Test Environment :
The environment is HP-UX B11.31 ia64, java 184.108.40.206 and jacorb 2.3.1 (or jacorb 3.0 beta)
The same bug can be noticed in jacorb 3.0 also.
The bug comes only for PERSISTENT (life span policy value)corba servers. TRASIENT corba servers works fine.
Around 1000 client threads are created simutaneously to call two different interface methods (500 threads for each method)
each part of different PERSISTENT corba servers.
The methods are dummy method ones and just sleeps for 4 seconds.
There are two problems noticed.
1. Some methods are executed more than once. While client logs are showed that a method is executed only 500 times
server logs showed that it is executed more than 500 time. Some times it is around 510 to even maximum of 600 times.

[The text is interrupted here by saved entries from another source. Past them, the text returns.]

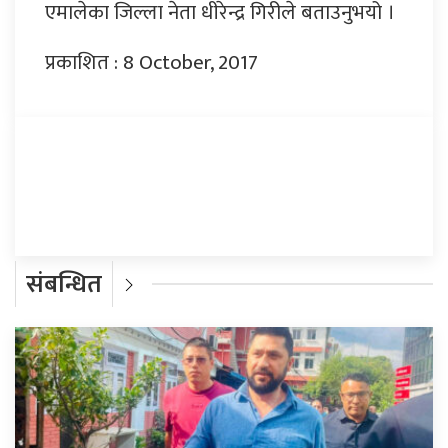
एमालेका जिल्ला नेता धीरेन्द्र गिरीले बताउनुभयो ।
प्रकाशित : 8 October, 2017
प्रतिक्रिया दिनुहोस्
संबन्धित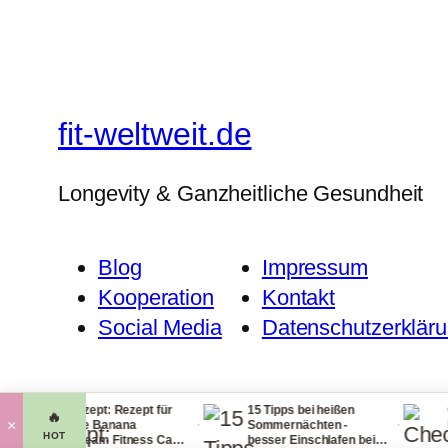
fit-weltweit.de
Longevity & Ganzheitliche Gesundheit
Blog
Impressum
Kooperation
Kontakt
Social Media
Datenschutzerklär
itzrezept: Rezept für
15 Tipps bei heißen
Checkliste 
🔥
·
·
×
ckere Banana
Sommernächten -
Handgepäck
HOT
cecream Fitness Carb
besser Einschlafen bei
leichtem G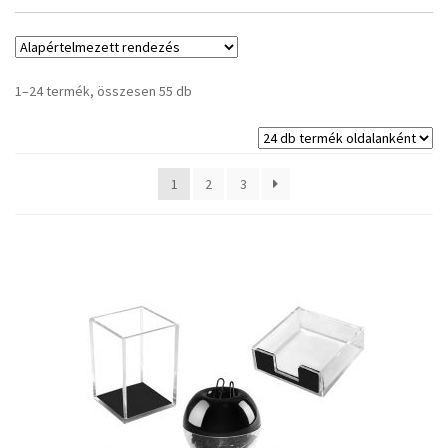
1–24 termék, összesen 55 db
1
2
3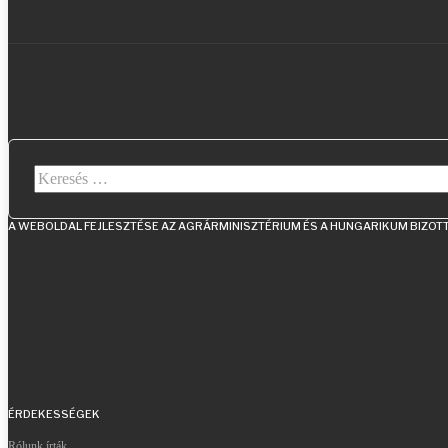
Keresés...
A WEBOLDAL FEJLESZTÉSE AZ AGRÁRMINISZTÉRIUM ÉS A HUNGARIKUM BIZO
ÉRDEKESSÉGEK
Rólunk írták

This problem is CONSISTENTLY noticed in both jacorb 2.3.1 and jacorb 3.0 beta
2. Not all the methods are succesfully went through. Few client methods (around 1 to 3) failed with following error
Unexpected Exception:org.omg.CORBA.COMM_FAILURE: vmcid: 0x0 minor code: 0 completed: Maybe
org.omg.CORBA.COMM_FAILURE: vmcid: 0x0 minor code: 0 completed: Maybe
The above problem is NOT consistently noticed and noticed once in 2 or 3 times approximately in jacorb 2.3.1
This problem is CONSISTENTLY noticed for jacorb 3.0 beta.
Created attachment 395 [details]
Contains all the files for testing the bugs. BugDescription.txt has all the details
BugDescription.txt has all the details about the bug, the source files involved and the test procedure.
Here's what is happening to cause this problem.
The client is firing off 100 concurrent requests, one per thread.
Several of these go off to the IMR, which dutifully sends back location forwarding details.
The Delegate processes the location forward, rebinding and "resetting" all waiting requests, because these must all be waiting on the IMR, right? Unfortunately in this case, this is not right.
Upon receiving the first location forward, the Delegate rebinds, which releases the connection to the IMR and opens a new connection to the server. Since there were several requests sent to the IMR, multiple location forward exceptions are received from the IMR before the connection is released, and each one triggers a reset/rebind.
Since the machine is loaded, it takes time to actually spawn all 100 threads, meaning some requests are started after the first rebind occurred, meaning the client sent the request to the real server. When the second rebind occurs, all of these threads dutifully stop waiting and remarshal and resend. Depending on the system load, this can happen several times, leading to 3 or more duplications of a request. This effect can impact many threads, leading to dozens of duplicated requests sent to the server.
Now for the solution. The easiest fix is to do nothing to JacORB, and restructure the client application so that a connection to the real server is established prior to starting any MT activity. However this breaks down if for instance the client doesn't obtain the target IOR until it has already entered its MT operational phase, or if perhaps the connection to the server is lost and must be reestablished.
I think the durable solution is to be more intelligent about when to abandon a request. This would involve modifying the ReplyReceiver and the Delegate so that the RR can decide if it truly needs to abandon the current request or not.
I'm stepping down the severity from Blocker to Major in that the condition under which the bug appears is very narrowly defined - it doesn't happen everywhere even under similar loads. Also, there is a work-around defined which mitigates the likelihood of occurrence even more.
We have another work-around for this bug. Each client thread can make its own duplicate of the desired reference, and then any rebinding and notification will affect only the thread(s) using the duplicate. This is not a perfect solution however, since each duplicate must first interact with the IMR in order to get the target server's reference. Depending on the performance of the client host, this may result in many consecutive connections to the IMR, and possibly the target server as well, depending on reference lifespan.
To test this, modify the original interface1_test.java from:
test_interface1 target = test_interface1Helper.narrow (servantRef._duplicate());
The interface2_test can be similarly modified.
Thanks Nick Cross for this suggestion.